As a painter Amor has explored his surroundings and the places where he has lived, with the most recognisable being the eastern shores of Port Phillip Bay near his hometown of Frankston. While the surrounding shores are generally flat and unspectacular, he has drawn from the subject many works full of drama and visual richness. His views of the bay are not a sentimental return to the pleasures of childhood, but studies of stormy skies and windswept waters more reminiscent of the nineteenth century romantics or the seascapes of seventeenth century Dutch painting. They are certainly a world away from some of the most beloved images in Australian art, the sunlit studies of beach holidays produced by Arthur Streeton (1867-1943), Charles Conder (1868-1909) and Penleigh Boyd (1890-1923).

A common theme in nearly all of Amors landscape works is a man-made structure succumbing to the elements. This might be a huge factory, a bridge or an abandoned ship. No matter how large and well-engineered, such structures will decay and corrode quickly in the harsh environment of wind, salt and sea. He sees these as the follies of an over-reaching pride, mans feeble attempts to create permanence in an unstable world. At other times the structures might be the simplest of things, a concrete bunker in the sand, the wooden piles of an old pier or bridge, long since collapsed. The piles of the Remnant Pier and Stormy Sky are all that remain of a once strong and useful structure, the place from where people and their boats once set off into the waters, looking for pleasure or profit.

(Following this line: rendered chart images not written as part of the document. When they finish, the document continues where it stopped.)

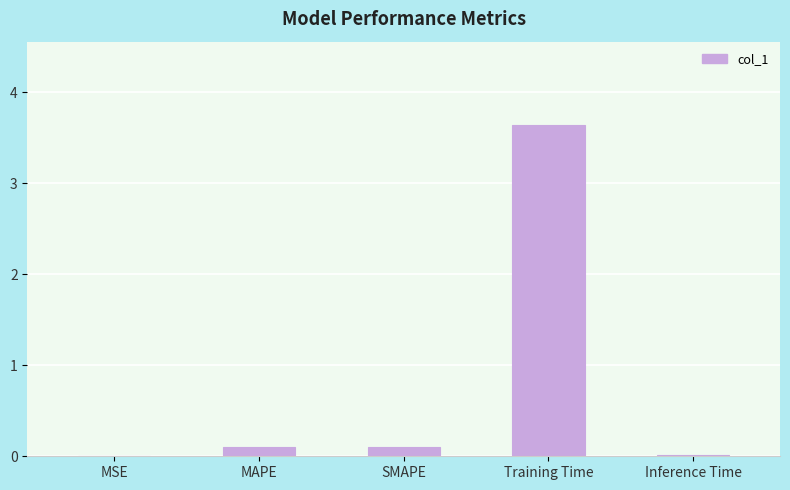

What is the change in value from MSE to MAPE?

+0.1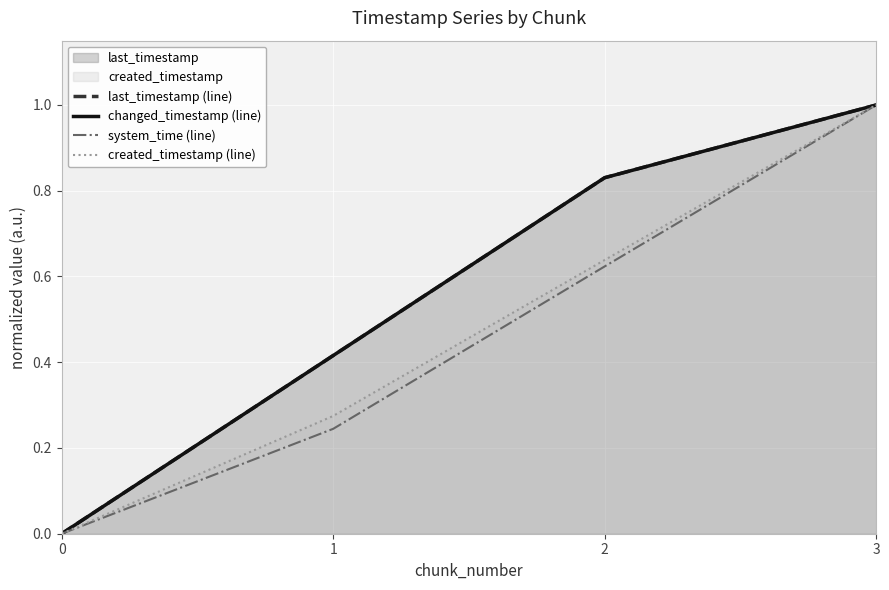

Reading right to left, what are all the values shown in this chart?

last_timestamp (line): 1.0	0.8	0.4	0.0
changed_timestamp (line): 1.0	0.8	0.4	0.0
system_time (line): 1.0	0.6	0.2	0.0
created_timestamp (line): 1.0	0.6	0.3	0.0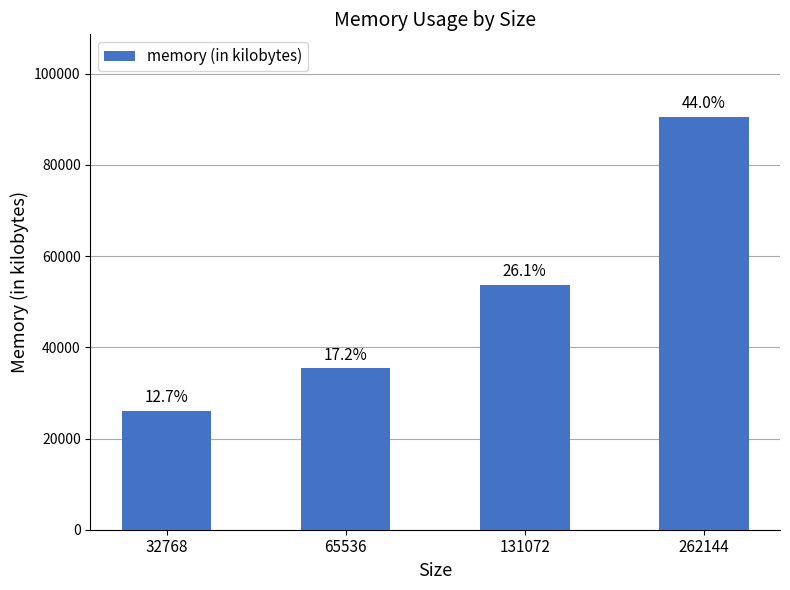

What is the difference between the maximum and minimum values?

64440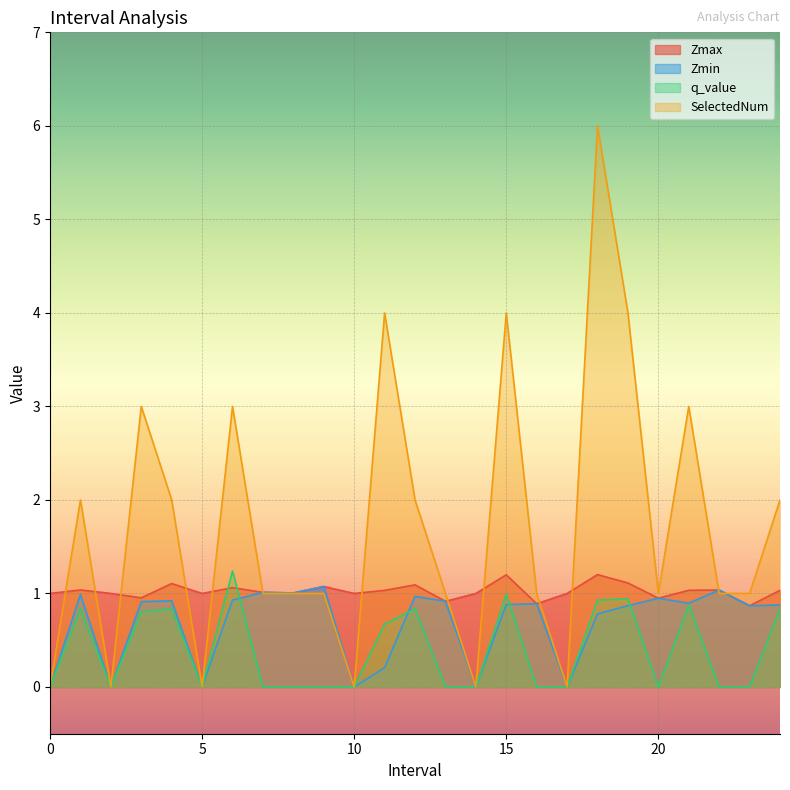

Is it true that Zmin equals 1.2 at 23?

False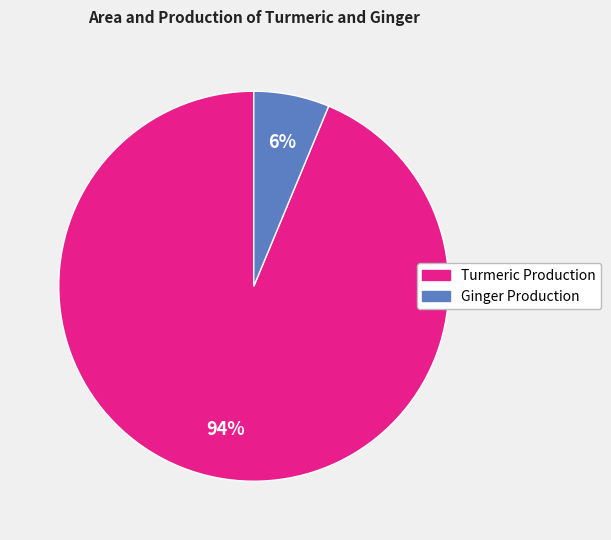

What percentage is the Ginger Production slice, to the nearest percent?

6%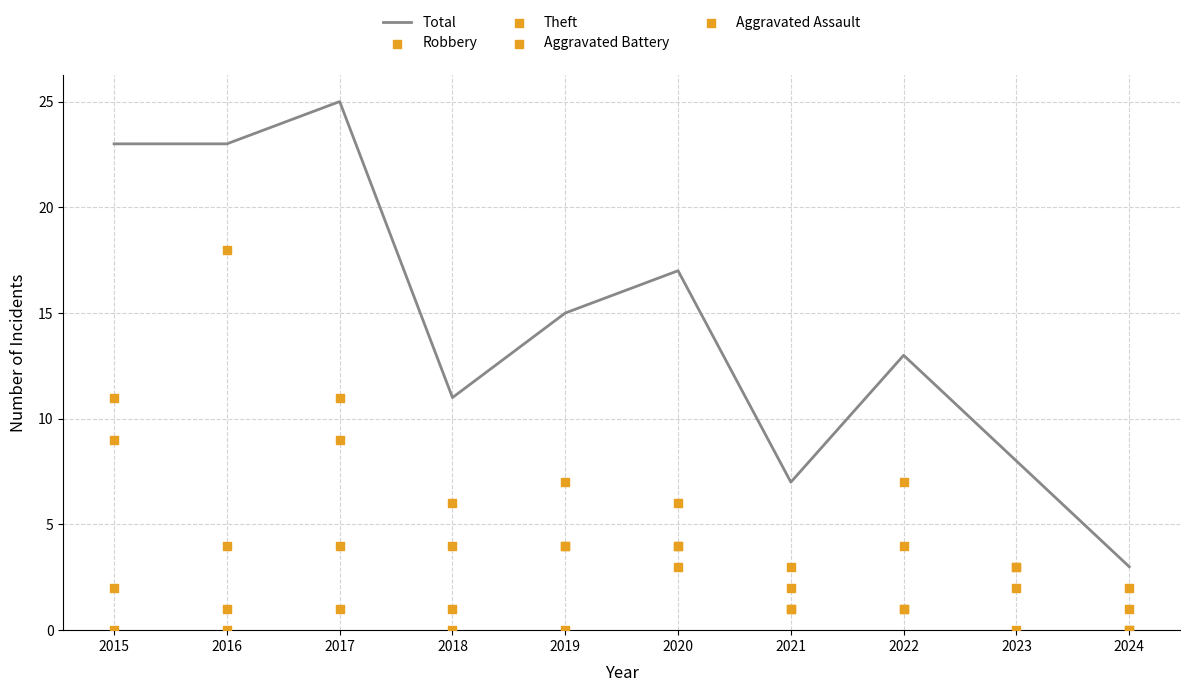

What are all the series names shown in the legend?

Total, Robbery, Theft, Aggravated Battery, Aggravated Assault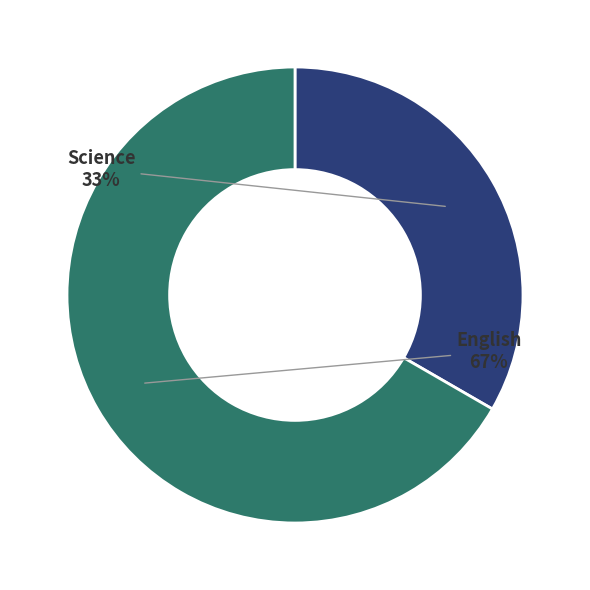

To the nearest percent, what is the average slice percentage?

50%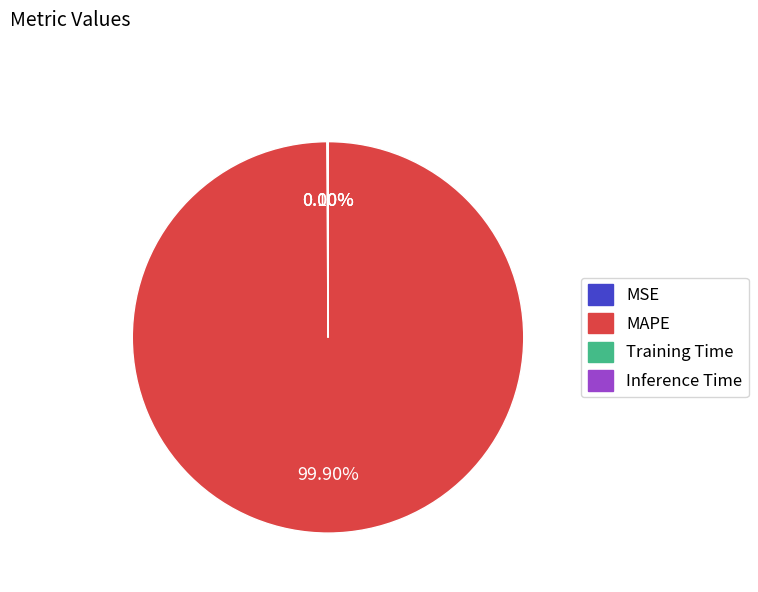

Which category has the biggest portion of the pie?

MAPE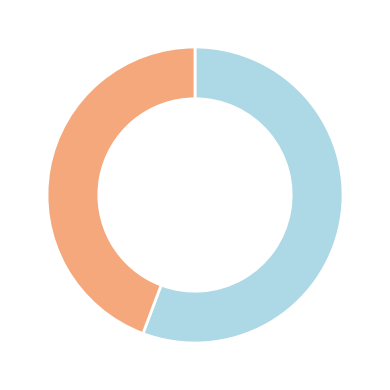

How many slices are in this pie chart?

2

The motif of the stranded columns of timber, bedded into the sand, has returned many times in Amors work. They first appeared in the 1980s with his dramatic series of drawings and etchings of the pier, a place of menace and dread where a lone figure runs to escape some unseen force. On a few occasions that menace was given explicit form as a shark or giant octopus, the subject of recurring nightmares. Later, the waters were calmed and the pier was home to a lone dog, waiting patiently for his next command. From a simple artistic viewpoint they make a strong vertical statement against the flat waters of the bay and the turbulent sky, a device essential to Amors carefully crafted composition. Every work he creates, be it a portrait, landscape or figure study, starts as a grid based on the Golden Mean. In the present work, the design has the abstract simplicity of Jackson Pollocks (1912-1956) Blue Poles, but given a gravitas and elegance in the careful arrangement of each pile, their sizes carefully graded to build a composition of stability that defies the constant onslaught of the elements.